┌──

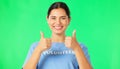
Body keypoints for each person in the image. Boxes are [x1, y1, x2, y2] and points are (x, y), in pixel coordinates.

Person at [22, 1, 92, 69]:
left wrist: (76, 48)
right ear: (47, 19)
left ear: (69, 20)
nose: (58, 22)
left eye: (63, 18)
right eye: (53, 18)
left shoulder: (80, 47)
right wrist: (39, 49)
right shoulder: (36, 47)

└──

What this task involves >>
When the word "right" turns up on a line of the material above, copy that line.

Exercise result >>
right ear: (47, 19)
right eye: (53, 18)
right wrist: (39, 49)
right shoulder: (36, 47)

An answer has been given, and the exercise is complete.